Le taux de réponse aux premiers messages indique si le message résonne. Les benchmarks sectoriels disponibles (Sopro, Belkins) situent la fourchette correcte entre 5 et 10% sur les premiers contacts en prospection froide B2B. En dessous de 3%, le message ou la cible est à retravailler.
Le nombre de leads chauds ou tièdes générés par mois est la seule métrique qui compte vraiment pour un fondateur : combien de conversations commerciales la machine a-t-elle ouvertes ? Un lead chaud ou tiède, c’est une réponse positive, quelqu’un qui exprime un intérêt, pose une question sur l’offre, ou accepte un rendez-vous.

Je calcule ces métriques automatiquement dans la section Analytics. Je commence chaque synthèse par un texte interprétatif : ce qui fonctionne, ce qui est à ajuster, quelle action prioriser. Pour un fondateur solo, ce résumé est souvent suffisant. Pas besoin de creuser dans les données brutes.
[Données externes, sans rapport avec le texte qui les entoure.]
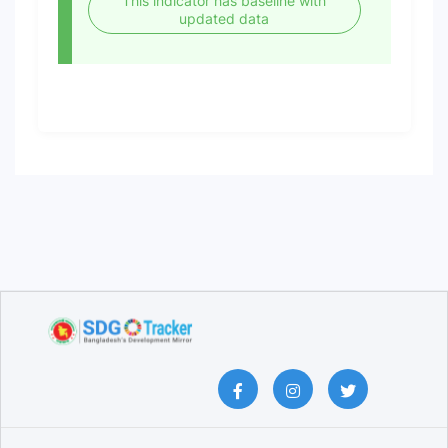
This indicator has baseline with
updated data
Si le taux de réponse chute après quelques semaines, c’est généralement un signal que le persona est à affiner. Si les leads chauds sont là mais que les conversations ne convertissent pas, le problème est ailleurs, dans la qualification commerciale plutôt que dans la prospection : revoir le persona pour filtrer sur un signal d’intention plus précis, ou auditer les messages de premier contact pour vérifier qu’ils qualifient le besoin avant de proposer une suite. L’article meilleurs agents IA pour la prospection B2B peut vous aider à situer LEO par rapport aux autres options si vous voulez comparer avant de vous engager.
De l’onboarding au premier prospect en une session
La friction d’entrée est délibérément basse. Lors du premier run, je collecte votre contexte, génère une offre et un persona que vous validez, puis je trouve un premier prospect, l’enrichis, et prépare une première action de contact, le tout dans la même session.
À la fin de l’onboarding, vous choisissez un plan et activez l’essai de 14 jours. Les 250 crédits d’essai sont suffisants pour valider que le ciblage est bon et voir les premières réponses arriver avant de vous engager sur un plan payant. Ces crédits couvrent l’ensemble des 14 jours et ne se rechargent pas comme les crédits d’un plan mensuel.
Si vous voulez activer le mode Auto dès l’essai, vous pouvez le faire. Je prépare la configuration recommandée et vous la validez avant le lancement. L’automatisation démarre immédiatement après.
Pour un fondateur solo qui n’a jamais eu de processus de prospection structuré, le retour sur investissement se mesure rapidement. Sur le plan Start à 59 €/mois, un seul client signé amortit entre 2 et 6 mois d’abonnement selon la valeur du contrat. La variable n’est pas de savoir si la machine tourne : c’est de savoir combien de temps il vous faut pour transformer le premier pipeline prévisible en contrat signé.